In the figure below, two blocks are connected by a lightweight, flexible cord that passes over a frictionless pulley. If m1 = 2.97 kg and m2 = 5.48 kg, what are the accelerations of each block?

The problem involves two blocks connected by a cord and a pulley, with given masses m1 and m2. We can solve this problem using Newton's second law of motion, which states that the acceleration of an object is directly proportional to the net force acting on it and inversely proportional to its mass.

Step 1: Identify the forces acting on each block.

For m1, the forces are:

• The gravitational force (downwards): F1 = m1 * g
• The tension in the cord (upwards): T

For m2, the forces are:

• The gravitational force (downwards): F2 = m2 * g
• The tension in the cord (upwards): T

Step 2: Apply Newton's second law to each block.

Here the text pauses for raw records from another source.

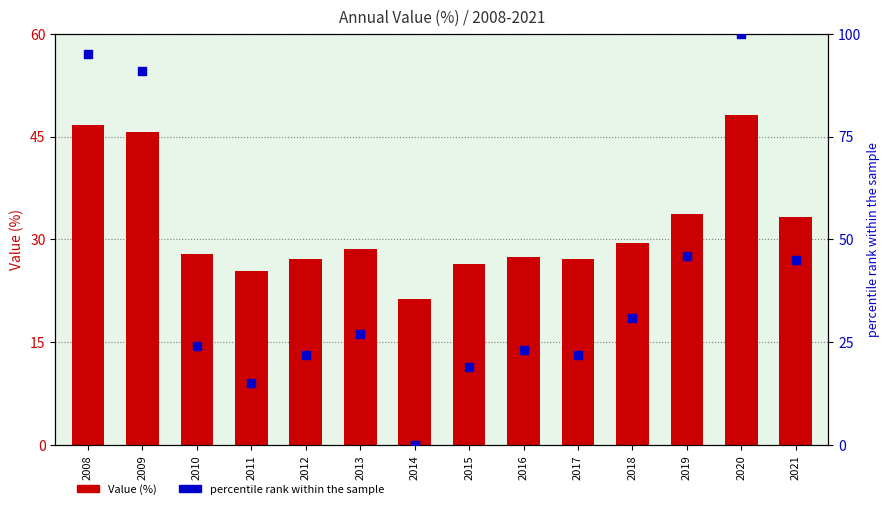

Which series contains the highest Y value?

percentile rank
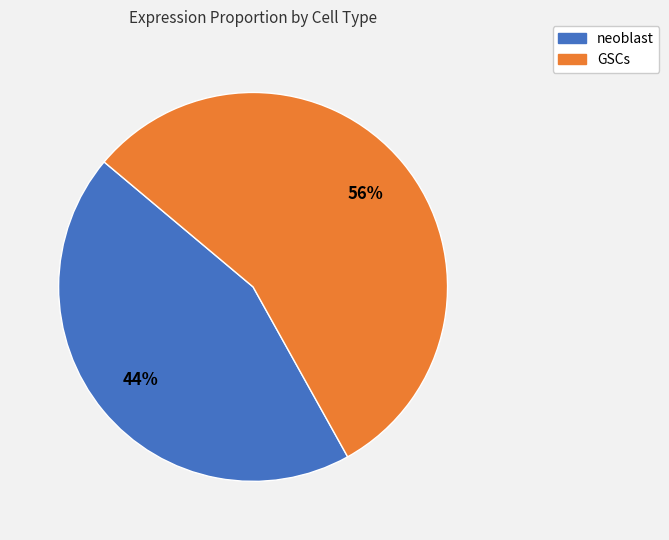

Rank the categories by value from highest to lowest.

GSCs, neoblast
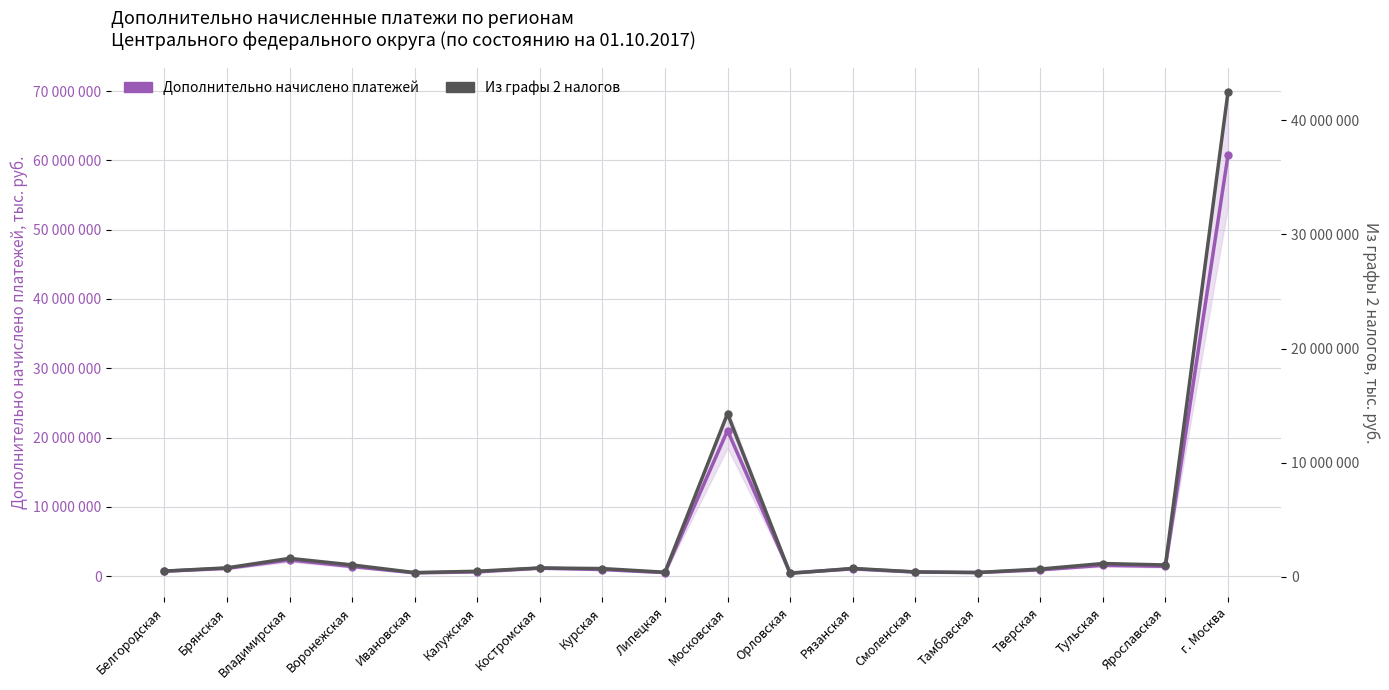

True or false: Из графы 2 налогов has a value of 397116 at Липецкая.

True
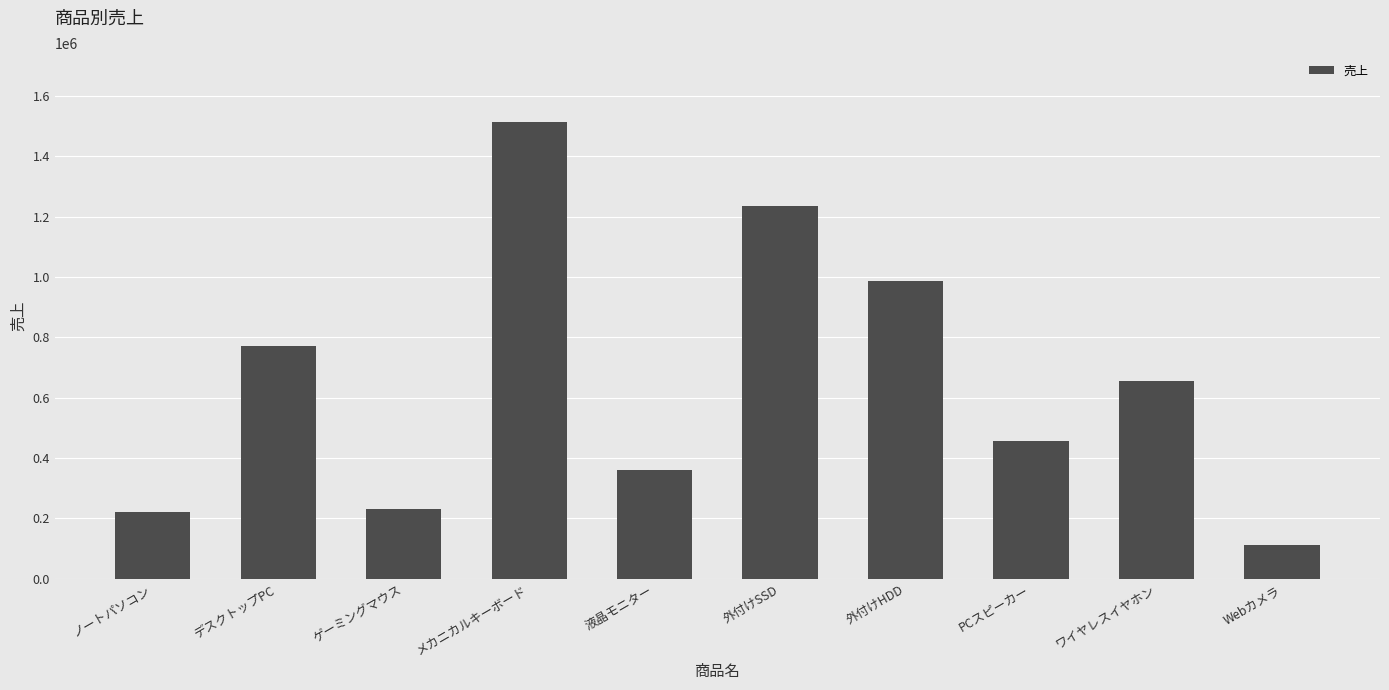

What is the change in value from ゲーミングマウス to 外付けSSD?

+1002635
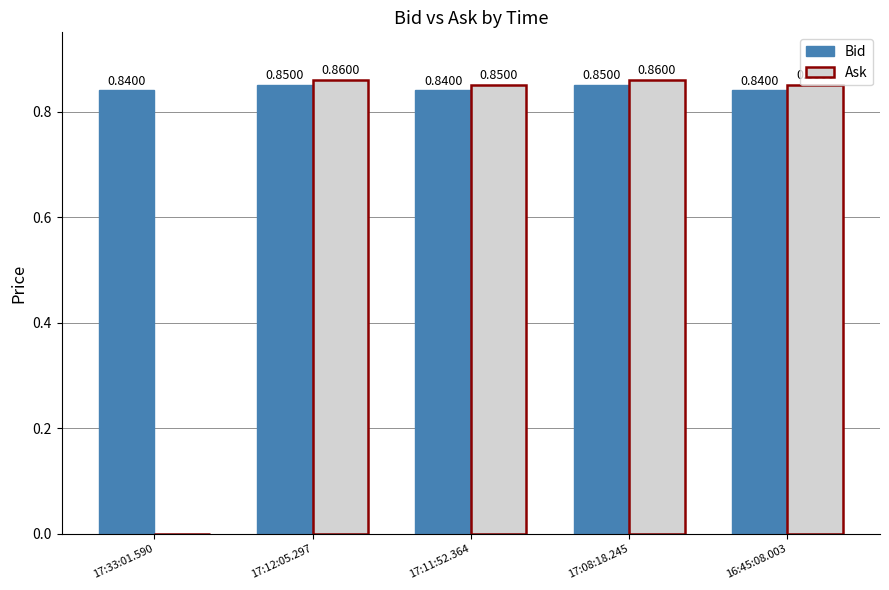

How many groups of bars are there?

5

For m1 (assuming upwards is positive):

• Net force = m1 * a1 = T - m1 * g

For m2 (assuming downwards is positive):

• Net force = m2 * a2 = m2 * g - T

Step 3: Since the cord is lightweight and flexible and the pulley is frictionless, the tension is the same throughout the cord and the accelerations of the two blocks are equal in magnitude but opposite in direction. Therefore, we can set a1 = -a2 = a.

Substitute these into the equations from step 2:

For m1:

• m1 * a = T - m1 * g

For m2:

• m2 * a = m2 * g - T

Step 4: Solve these two equations simultaneously to find a and T.

Add the two equations to eliminate T:

m1 * a + m2 * a = m2 * g - m1 * g a = (m2 * g - m1 * g) / (m1 + m2)

Substitute the given values m1 = 2.97 kg, m2 = 5.48 kg, and g = 9.8 m/s² (approximate value of the acceleration due to gravity on the surface of the Earth) into this equation to find the acceleration a.

Step 5: The acceleration of m1 is -a (upwards) and the acceleration of m2 is a (downwards).